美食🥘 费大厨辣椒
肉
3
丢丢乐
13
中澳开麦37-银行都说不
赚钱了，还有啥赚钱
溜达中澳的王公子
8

---

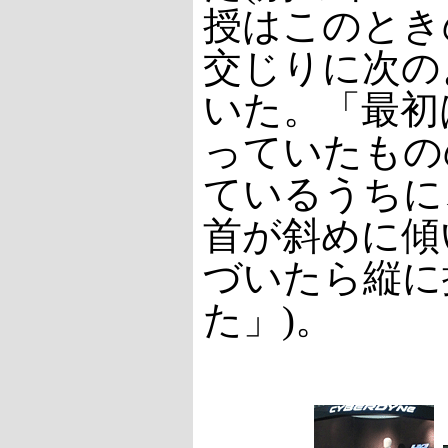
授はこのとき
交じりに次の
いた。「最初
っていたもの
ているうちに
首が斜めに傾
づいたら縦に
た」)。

--

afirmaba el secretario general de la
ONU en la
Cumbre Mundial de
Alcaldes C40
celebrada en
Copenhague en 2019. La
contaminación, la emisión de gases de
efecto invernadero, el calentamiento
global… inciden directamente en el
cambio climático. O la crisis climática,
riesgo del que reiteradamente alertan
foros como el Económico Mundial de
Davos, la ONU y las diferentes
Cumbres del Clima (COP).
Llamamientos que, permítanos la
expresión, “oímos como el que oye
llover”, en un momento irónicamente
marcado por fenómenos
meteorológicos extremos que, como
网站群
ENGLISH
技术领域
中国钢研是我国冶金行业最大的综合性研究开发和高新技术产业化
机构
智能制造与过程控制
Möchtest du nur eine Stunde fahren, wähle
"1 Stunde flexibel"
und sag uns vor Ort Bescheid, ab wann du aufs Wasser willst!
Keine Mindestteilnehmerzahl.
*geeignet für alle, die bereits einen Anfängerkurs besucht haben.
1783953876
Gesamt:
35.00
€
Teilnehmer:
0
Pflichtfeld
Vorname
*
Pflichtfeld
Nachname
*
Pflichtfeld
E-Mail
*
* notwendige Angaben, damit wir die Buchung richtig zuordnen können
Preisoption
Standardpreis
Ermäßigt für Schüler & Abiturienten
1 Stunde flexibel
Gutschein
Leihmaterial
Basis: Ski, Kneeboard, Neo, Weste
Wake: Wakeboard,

== Work item ==
Collect every line of the entries above that contains the word "Mundial". Count a line only if the capitalization matches.

== Solution for this task ==
Cumbre Mundial de
foros como el Económico Mundial de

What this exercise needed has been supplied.